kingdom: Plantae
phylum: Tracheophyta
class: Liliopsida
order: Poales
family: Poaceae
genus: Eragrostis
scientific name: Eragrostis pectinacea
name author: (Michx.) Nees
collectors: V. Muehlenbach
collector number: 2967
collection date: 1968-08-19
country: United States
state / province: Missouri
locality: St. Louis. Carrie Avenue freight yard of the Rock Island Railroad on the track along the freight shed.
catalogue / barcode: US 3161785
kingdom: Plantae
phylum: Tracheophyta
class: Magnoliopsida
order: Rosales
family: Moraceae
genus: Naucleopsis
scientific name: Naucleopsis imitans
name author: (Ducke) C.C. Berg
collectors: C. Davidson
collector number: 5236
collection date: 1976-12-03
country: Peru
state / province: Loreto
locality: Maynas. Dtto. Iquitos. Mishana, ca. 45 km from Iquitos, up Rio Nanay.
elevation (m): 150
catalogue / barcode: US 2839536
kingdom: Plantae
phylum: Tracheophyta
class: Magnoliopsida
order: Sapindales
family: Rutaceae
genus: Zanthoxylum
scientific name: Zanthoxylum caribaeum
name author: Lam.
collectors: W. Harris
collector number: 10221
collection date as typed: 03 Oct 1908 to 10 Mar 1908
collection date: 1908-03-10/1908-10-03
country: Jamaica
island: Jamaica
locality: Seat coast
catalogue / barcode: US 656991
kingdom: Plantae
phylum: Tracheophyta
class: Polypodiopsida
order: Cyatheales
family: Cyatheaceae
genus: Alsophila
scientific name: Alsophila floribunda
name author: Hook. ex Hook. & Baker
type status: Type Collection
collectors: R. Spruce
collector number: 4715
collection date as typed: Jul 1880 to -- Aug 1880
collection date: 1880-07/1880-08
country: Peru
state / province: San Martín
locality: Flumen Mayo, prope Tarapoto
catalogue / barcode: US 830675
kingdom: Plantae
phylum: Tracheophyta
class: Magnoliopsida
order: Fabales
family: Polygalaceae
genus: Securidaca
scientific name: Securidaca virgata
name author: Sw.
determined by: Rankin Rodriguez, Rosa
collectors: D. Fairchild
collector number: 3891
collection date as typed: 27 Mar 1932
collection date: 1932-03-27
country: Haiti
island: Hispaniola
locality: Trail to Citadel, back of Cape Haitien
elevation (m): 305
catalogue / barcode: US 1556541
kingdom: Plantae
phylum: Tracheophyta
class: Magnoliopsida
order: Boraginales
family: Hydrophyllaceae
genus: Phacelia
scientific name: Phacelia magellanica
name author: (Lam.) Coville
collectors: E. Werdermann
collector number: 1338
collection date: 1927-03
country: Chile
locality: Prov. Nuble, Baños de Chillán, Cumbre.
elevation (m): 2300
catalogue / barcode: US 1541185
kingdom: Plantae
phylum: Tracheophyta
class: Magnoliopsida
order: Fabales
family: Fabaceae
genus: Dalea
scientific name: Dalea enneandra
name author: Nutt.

◆ ◆ ◆ ◆

:: Your instructions ::
Please turn every line of the records above into one numbered list, leaving out any blank lines.

:: Final result ::
1. kingdom: Plantae
2. phylum: Tracheophyta
3. class: Liliopsida
4. order: Poales
5. family: Poaceae
6. genus: Eragrostis
7. scientific name: Eragrostis pectinacea
8. name author: (Michx.) Nees
9. collectors: V. Muehlenbach
10. collector number: 2967
11. collection date: 1968-08-19
12. country: United States
13. state / province: Missouri
14. locality: St. Louis. Carrie Avenue freight yard of the Rock Island Railroad on the track along the freight shed.
15. catalogue / barcode: US 3161785
16. kingdom: Plantae
17. phylum: Tracheophyta
18. class: Magnoliopsida
19. order: Rosales
20. family: Moraceae
21. genus: Naucleopsis
22. scientific name: Naucleopsis imitans
23. name author: (Ducke) C.C. Berg
24. collectors: C. Davidson
25. collector number: 5236
26. collection date: 1976-12-03
27. country: Peru
28. state / province: Loreto
29. locality: Maynas. Dtto. Iquitos. Mishana, ca. 45 km from Iquitos, up Rio Nanay.
30. elevation (m): 150
31. catalogue / barcode: US 2839536
32. kingdom: Plantae
33. phylum: Tracheophyta
34. class: Magnoliopsida
35. order: Sapindales
36. family: Rutaceae
37. genus: Zanthoxylum
38. scientific name: Zanthoxylum caribaeum
39. name author: Lam.
40. collectors: W. Harris
41. collector number: 10221
42. collection date as typed: 03 Oct 1908 to 10 Mar 1908
43. collection date: 1908-03-10/1908-10-03
44. country: Jamaica
45. island: Jamaica
46. locality: Seat coast
47. catalogue / barcode: US 656991
48. kingdom: Plantae
49. phylum: Tracheophyta
50. class: Polypodiopsida
51. order: Cyatheales
52. family: Cyatheaceae
53. genus: Alsophila
54. scientific name: Alsophila floribunda
55. name author: Hook. ex Hook. & Baker
56. type status: Type Collection
57. collectors: R. Spruce
58. collector number: 4715
59. collection date as typed: Jul 1880 to -- Aug 1880
60. collection date: 1880-07/1880-08
61. country: Peru
62. state / province: San Martín
63. locality: Flumen Mayo, prope Tarapoto
64. catalogue / barcode: US 830675
65. kingdom: Plantae
66. phylum: Tracheophyta
67. class: Magnoliopsida
68. order: Fabales
69. family: Polygalaceae
70. genus: Securidaca
71. scientific name: Securidaca virgata
72. name author: Sw.
73. determined by: Rankin Rodriguez, Rosa
74. collectors: D. Fairchild
75. collector number: 3891
76. collection date as typed: 27 Mar 1932
77. collection date: 1932-03-27
78. country: Haiti
79. island: Hispaniola
80. locality: Trail to Citadel, back of Cape Haitien
81. elevation (m): 305
82. catalogue / barcode: US 1556541
83. kingdom: Plantae
84. phylum: Tracheophyta
85. class: Magnoliopsida
86. order: Boraginales
87. family: Hydrophyllaceae
88. genus: Phacelia
89. scientific name: Phacelia magellanica
90. name author: (Lam.) Coville
91. collectors: E. Werdermann
92. collector number: 1338
93. collection date: 1927-03
94. country: Chile
95. locality: Prov. Nuble, Baños de Chillán, Cumbre.
96. elevation (m): 2300
97. catalogue / barcode: US 1541185
98. kingdom: Plantae
99. phylum: Tracheophyta
100. class: Magnoliopsida
101. order: Fabales
102. family: Fabaceae
103. genus: Dalea
104. scientific name: Dalea enneandra
105. name author: Nutt.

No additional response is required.